** Your goal **
Write out each of the entries below word for word, keeping every line unchanged.

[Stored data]

════════════════════

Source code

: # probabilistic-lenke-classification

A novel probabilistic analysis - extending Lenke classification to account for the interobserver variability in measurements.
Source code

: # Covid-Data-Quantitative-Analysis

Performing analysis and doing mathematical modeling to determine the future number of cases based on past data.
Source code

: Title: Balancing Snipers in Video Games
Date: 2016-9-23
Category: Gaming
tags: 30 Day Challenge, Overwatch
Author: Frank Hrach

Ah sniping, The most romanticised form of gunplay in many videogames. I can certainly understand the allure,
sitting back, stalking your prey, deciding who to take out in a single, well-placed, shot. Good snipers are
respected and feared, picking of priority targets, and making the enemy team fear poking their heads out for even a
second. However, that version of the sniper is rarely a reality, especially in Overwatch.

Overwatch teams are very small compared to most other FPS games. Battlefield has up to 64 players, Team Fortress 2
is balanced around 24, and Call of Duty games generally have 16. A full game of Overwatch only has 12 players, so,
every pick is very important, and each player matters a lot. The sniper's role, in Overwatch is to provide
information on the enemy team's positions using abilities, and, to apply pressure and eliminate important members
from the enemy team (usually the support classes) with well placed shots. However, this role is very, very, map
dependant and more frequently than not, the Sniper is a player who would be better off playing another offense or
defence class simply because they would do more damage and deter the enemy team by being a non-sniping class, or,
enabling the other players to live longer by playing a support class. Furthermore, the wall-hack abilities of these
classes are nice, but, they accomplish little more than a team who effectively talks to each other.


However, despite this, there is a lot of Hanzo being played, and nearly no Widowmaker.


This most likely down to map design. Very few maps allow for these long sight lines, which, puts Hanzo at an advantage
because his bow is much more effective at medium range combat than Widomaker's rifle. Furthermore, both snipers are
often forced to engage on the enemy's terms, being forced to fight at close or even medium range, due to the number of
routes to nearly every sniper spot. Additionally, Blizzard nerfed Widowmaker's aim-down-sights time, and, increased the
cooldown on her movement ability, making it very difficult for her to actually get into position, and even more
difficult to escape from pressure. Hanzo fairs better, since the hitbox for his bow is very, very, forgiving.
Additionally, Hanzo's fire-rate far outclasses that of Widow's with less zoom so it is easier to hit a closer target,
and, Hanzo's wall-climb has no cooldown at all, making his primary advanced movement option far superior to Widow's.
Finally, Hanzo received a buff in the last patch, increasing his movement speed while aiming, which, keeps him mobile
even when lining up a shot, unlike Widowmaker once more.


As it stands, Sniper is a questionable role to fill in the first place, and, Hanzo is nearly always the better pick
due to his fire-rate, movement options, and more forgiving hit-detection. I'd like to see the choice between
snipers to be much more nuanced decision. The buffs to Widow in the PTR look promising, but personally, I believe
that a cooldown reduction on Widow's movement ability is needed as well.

════════════════════

** Your response **
Source code

: # probabilistic-lenke-classification

A novel probabilistic analysis - extending Lenke classification to account for the interobserver variability in measurements.
Source code

: # Covid-Data-Quantitative-Analysis

Performing analysis and doing mathematical modeling to determine the future number of cases based on past data.
Source code

: Title: Balancing Snipers in Video Games
Date: 2016-9-23
Category: Gaming
tags: 30 Day Challenge, Overwatch
Author: Frank Hrach

Ah sniping, The most romanticised form of gunplay in many videogames. I can certainly understand the allure,
sitting back, stalking your prey, deciding who to take out in a single, well-placed, shot. Good snipers are
respected and feared, picking of priority targets, and making the enemy team fear poking their heads out for even a
second. However, that version of the sniper is rarely a reality, especially in Overwatch.

Overwatch teams are very small compared to most other FPS games. Battlefield has up to 64 players, Team Fortress 2
is balanced around 24, and Call of Duty games generally have 16. A full game of Overwatch only has 12 players, so,
every pick is very important, and each player matters a lot. The sniper's role, in Overwatch is to provide
information on the enemy team's positions using abilities, and, to apply pressure and eliminate important members
from the enemy team (usually the support classes) with well placed shots. However, this role is very, very, map
dependant and more frequently than not, the Sniper is a player who would be better off playing another offense or
defence class simply because they would do more damage and deter the enemy team by being a non-sniping class, or,
enabling the other players to live longer by playing a support class. Furthermore, the wall-hack abilities of these
classes are nice, but, they accomplish little more than a team who effectively talks to each other.


However, despite this, there is a lot of Hanzo being played, and nearly no Widowmaker.


This most likely down to map design. Very few maps allow for these long sight lines, which, puts Hanzo at an advantage
because his bow is much more effective at medium range combat than Widomaker's rifle. Furthermore, both snipers are
often forced to engage on the enemy's terms, being forced to fight at close or even medium range, due to the number of
routes to nearly every sniper spot. Additionally, Blizzard nerfed Widowmaker's aim-down-sights time, and, increased the
cooldown on her movement ability, making it very difficult for her to actually get into position, and even more
difficult to escape from pressure. Hanzo fairs better, since the hitbox for his bow is very, very, forgiving.
Additionally, Hanzo's fire-rate far outclasses that of Widow's with less zoom so it is easier to hit a closer target,
and, Hanzo's wall-climb has no cooldown at all, making his primary advanced movement option far superior to Widow's.
Finally, Hanzo received a buff in the last patch, increasing his movement speed while aiming, which, keeps him mobile
even when lining up a shot, unlike Widowmaker once more.


As it stands, Sniper is a questionable role to fill in the first place, and, Hanzo is nearly always the better pick
due to his fire-rate, movement options, and more forgiving hit-detection. I'd like to see the choice between
snipers to be much more nuanced decision. The buffs to Widow in the PTR look promising, but personally, I believe
that a cooldown reduction on Widow's movement ability is needed as well.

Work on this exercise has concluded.